Driving Zero-Carbon Development through Green Innovation and Environmental Regulation
Keywords:
Energy Transition; Green Productivity; Environmental Regulation; Sustainable Development.Abstract
The global imperative for a zero-carbon transition has catalyzed a fundamental restructuring of industrial frameworks, yet the link between renewable energy adoption and systemic productivity remains empirically fragmented. While decarbonization is often framed as a technical substitution, its success is deeply dependent on the structural and institutional readiness of diverse economic landscapes. This research aims to synthesize the pathways through which energy transitions influence green total factor productivity (GTFP) across varying developmental contexts.
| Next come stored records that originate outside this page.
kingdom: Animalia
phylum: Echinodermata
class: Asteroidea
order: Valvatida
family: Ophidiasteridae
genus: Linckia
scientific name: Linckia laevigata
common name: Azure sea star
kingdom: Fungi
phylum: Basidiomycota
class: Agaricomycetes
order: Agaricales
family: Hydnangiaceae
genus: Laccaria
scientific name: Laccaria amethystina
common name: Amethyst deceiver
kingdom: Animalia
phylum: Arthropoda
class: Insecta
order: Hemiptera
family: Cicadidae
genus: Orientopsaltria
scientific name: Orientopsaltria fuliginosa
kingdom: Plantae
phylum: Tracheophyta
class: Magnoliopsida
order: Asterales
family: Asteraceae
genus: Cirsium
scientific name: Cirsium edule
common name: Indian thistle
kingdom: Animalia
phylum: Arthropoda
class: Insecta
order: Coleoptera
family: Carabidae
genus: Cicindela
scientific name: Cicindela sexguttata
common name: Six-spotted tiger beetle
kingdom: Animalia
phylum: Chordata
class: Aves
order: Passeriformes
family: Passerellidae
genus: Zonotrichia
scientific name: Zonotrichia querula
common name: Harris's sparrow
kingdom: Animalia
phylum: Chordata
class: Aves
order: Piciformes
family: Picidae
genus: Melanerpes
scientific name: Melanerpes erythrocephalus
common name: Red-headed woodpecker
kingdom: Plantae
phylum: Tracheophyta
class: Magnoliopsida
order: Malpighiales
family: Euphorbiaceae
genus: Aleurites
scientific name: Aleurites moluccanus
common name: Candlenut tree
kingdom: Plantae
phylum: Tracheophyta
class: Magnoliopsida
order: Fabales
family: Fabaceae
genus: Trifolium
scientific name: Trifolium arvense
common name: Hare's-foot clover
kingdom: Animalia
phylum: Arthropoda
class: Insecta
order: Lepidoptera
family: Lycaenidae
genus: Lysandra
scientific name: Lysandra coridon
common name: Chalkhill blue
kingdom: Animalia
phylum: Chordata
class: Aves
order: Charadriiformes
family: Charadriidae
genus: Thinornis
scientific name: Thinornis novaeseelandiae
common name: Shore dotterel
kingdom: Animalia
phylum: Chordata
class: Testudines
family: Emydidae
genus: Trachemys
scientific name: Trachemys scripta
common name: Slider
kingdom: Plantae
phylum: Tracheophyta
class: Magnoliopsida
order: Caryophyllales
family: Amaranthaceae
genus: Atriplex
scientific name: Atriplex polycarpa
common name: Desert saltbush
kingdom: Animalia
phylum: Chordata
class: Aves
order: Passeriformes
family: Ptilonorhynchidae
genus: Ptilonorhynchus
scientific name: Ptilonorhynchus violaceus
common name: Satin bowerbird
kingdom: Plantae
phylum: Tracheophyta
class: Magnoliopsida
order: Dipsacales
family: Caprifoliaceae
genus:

Employing a qualitative research design, the study utilizes a comparative thematic synthesis of secondary data derived from peer-reviewed empirical literature published between 2014 and 2025. Data were analyzed using a standardized extraction matrix to identify mediating variables, including green innovation efficiency, regulatory stringency, and institutional quality. The study employs source triangulation and a rigorous trustworthiness framework to ensure the validity of the synthesized findings. The results demonstrate that the energy-productivity nexus is non-linear and conditional, where advanced economies leverage "innovation compensation" while emerging markets often face structural bottlenecks that hinder green growth. The study concludes that achieving carbon neutrality requires a synchronized integrative mechanism where digital infrastructure and institutional signals align to drive industrial evolution. This research contributes to the field by providing a tiered structural model that explains the geographic and developmental heterogeneity of sustainable development outcomes.